現在、日本ではほとんどの葬儀が仏式で執り行われています。仏式の葬儀の割合は全体の9割といわれ、他の葬儀形式である神式やキリスト教式に参列する機会は少なくなります。

近年は、宗教者を招かない無宗教葬儀も増え、葬儀形態も自由になってはきましたが、依然として葬儀の多くは仏式です。

この記事では多くの人にあまりなじみがないと思われる「献花」をとりあげ、具体的な作法や注意点、「供花」との違いなどを解説します。

ひとことで言えば、「献花」は仏式葬儀における焼香にあたるものです。

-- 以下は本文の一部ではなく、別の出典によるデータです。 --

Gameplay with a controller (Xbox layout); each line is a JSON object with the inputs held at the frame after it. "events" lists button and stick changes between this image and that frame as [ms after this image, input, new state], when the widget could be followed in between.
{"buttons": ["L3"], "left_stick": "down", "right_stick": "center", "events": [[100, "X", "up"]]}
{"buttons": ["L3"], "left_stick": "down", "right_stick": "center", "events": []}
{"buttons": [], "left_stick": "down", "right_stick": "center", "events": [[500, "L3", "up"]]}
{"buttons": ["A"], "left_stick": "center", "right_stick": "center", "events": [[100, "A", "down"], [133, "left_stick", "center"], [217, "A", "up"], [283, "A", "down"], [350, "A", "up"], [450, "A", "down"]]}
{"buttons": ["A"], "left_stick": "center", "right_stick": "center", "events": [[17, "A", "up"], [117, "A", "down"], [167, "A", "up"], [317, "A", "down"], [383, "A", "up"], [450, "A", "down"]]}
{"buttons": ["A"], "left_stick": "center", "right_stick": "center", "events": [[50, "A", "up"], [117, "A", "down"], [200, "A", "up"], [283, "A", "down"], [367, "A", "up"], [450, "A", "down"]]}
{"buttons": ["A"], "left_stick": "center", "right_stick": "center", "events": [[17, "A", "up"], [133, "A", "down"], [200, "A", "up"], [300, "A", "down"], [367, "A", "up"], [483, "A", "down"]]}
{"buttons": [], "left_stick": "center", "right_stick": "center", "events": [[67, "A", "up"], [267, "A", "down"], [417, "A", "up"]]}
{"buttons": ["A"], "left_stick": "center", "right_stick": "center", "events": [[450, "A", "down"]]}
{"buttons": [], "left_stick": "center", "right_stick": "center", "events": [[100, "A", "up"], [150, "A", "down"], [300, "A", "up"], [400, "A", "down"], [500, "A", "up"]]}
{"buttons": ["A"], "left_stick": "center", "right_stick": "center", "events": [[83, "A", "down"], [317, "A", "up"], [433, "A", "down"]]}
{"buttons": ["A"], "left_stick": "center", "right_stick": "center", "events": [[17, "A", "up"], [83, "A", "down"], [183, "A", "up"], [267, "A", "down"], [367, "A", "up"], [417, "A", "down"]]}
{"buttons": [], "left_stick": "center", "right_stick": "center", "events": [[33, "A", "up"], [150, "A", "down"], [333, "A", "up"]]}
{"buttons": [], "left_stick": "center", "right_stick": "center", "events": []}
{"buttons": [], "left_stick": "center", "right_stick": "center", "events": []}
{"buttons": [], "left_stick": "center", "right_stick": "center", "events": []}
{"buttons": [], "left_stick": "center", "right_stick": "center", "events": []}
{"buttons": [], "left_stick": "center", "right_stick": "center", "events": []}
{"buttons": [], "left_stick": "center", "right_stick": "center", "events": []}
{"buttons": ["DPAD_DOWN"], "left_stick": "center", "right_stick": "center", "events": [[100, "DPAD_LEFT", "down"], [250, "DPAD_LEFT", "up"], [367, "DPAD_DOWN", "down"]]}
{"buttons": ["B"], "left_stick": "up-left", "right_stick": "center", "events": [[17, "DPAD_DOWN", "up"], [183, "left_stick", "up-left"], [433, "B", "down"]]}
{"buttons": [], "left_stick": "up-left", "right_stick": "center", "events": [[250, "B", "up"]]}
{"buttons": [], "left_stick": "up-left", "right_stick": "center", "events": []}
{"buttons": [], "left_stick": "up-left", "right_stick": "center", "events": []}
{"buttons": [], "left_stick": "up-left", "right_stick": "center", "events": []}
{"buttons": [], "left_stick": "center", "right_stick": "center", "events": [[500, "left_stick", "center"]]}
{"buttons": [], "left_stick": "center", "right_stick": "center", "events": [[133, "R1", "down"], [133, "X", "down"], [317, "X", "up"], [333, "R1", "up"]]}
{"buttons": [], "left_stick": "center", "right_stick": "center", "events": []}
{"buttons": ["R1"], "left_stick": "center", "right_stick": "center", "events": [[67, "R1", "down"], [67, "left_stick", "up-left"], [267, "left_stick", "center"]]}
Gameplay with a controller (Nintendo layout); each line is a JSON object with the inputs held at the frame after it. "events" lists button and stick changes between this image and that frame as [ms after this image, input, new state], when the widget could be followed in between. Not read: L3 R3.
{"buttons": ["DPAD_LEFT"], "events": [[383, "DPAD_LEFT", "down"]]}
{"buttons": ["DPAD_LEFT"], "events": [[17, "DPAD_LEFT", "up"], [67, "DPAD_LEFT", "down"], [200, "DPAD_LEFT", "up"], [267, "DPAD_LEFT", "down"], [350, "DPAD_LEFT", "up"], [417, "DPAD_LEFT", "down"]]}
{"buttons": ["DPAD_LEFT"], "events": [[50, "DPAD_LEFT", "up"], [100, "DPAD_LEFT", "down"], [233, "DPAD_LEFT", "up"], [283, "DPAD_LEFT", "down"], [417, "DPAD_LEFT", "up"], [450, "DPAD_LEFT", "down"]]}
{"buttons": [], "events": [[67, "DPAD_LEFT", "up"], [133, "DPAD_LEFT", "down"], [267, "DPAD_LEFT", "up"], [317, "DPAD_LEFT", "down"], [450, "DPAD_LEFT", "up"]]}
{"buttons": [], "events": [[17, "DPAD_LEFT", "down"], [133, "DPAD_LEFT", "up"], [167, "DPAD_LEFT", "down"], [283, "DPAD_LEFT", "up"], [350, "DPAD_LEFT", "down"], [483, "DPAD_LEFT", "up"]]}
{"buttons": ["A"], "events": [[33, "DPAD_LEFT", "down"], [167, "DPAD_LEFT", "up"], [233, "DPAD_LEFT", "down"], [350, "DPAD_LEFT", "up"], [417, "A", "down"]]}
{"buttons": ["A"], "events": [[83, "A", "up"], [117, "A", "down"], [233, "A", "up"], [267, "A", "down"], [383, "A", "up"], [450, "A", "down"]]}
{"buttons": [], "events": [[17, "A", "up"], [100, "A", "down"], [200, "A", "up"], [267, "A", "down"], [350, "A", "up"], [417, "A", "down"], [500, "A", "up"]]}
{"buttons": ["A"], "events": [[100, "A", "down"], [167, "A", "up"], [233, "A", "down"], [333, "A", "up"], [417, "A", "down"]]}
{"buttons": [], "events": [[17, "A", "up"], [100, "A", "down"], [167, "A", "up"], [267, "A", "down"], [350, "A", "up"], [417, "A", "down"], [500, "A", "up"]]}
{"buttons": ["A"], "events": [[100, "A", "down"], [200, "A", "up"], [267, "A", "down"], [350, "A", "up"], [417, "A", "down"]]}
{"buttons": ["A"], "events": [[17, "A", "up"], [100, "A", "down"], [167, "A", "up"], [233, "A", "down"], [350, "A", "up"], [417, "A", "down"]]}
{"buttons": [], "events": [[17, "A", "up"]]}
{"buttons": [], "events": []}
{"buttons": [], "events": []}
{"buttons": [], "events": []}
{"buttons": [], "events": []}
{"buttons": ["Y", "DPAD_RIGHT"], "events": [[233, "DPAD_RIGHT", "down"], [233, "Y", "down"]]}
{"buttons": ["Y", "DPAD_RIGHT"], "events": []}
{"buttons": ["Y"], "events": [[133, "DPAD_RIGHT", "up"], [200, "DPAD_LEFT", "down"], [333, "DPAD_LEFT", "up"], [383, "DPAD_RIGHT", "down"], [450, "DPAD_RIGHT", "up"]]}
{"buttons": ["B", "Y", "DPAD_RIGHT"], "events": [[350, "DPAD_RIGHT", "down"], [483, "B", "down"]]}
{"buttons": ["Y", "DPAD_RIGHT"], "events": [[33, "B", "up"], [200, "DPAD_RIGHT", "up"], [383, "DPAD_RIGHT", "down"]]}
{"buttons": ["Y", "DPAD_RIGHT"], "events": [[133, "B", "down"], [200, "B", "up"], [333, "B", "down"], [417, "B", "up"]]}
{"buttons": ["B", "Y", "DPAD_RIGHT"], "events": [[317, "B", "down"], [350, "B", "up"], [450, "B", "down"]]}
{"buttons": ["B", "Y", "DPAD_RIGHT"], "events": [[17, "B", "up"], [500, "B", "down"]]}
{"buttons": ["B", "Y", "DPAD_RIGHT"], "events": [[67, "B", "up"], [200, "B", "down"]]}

参列者がひとりひとり祭壇に向かい、花を一輪手向けるお参りの方法をいいます。具体的な献花の方法は後述することにします。

献花と供花のちがい

献花と似た言葉に「供花(きょうか)」があり、どちらも葬儀関連で使われるため、混同することがあります。献花の「献」は、ささげる、たてまつる、という意味で、供花の「供」は神仏にものをそなえるという意味ですので、ニュアンスは似ています。しかし、献花と供花は別のものです。

献花は前述したように、仏教の焼香にあたる所作とその花を指します。一方、供花は霊前にそなえる花のことで、故人の自宅や葬儀会場に贈られます。供花は通夜や葬儀・告別式の式場内に並べられる花で、贈る人の弔意を表すとともに、祭壇まわりを飾る目的もあります。

献花は喪家(葬儀の主催者)で用意する花、供花は故人と遺族に対して贈られる花、という違いもあります。

よく見る供花が、白を基調にアレンジされたスタンド花です。贈り主の氏名を記載した立札がつけられ「喪主」「〇〇株式会社代表取締役 〇〇〇〇」や「子供一同」「孫一同」「友人一同」などの立札を目にしたことがある人も多いでしょう。

主に故人と親しい間柄にあった人から贈られ、葬儀に参列できない人からも手配されることがあります。使われる花は、仏式では白の輪菊が代表的で、ユリ、胡蝶蘭をメインにしたアレンジメントも好まれます。

なお、キリスト教式葬儀では、伝統的に供花の送り主の名札はつけません。キリスト教式では白ユリ、カーネーション、胡蝶蘭などが人気で、十字架やハート型にアレンジした供花もみられます。

献花はどのような場で行われるか

献花が行われるのは「キリスト教式葬儀」、近年増えてきた「無宗教葬儀」、密葬や家族葬を執り行った後で開催される「お別れの会」や「偲ぶ会」です。

無宗教葬儀では宗教者を呼びませんので、焼香は行わず、参列者が祭壇に花を捧げることがあります。

お別れの会や偲ぶ会は、故人の交友関係が広く会葬者も多数と思われる際に、遺族や親しい人のみで密葬や家族葬をした後、日を改めてホテルなどを会場に行うものです。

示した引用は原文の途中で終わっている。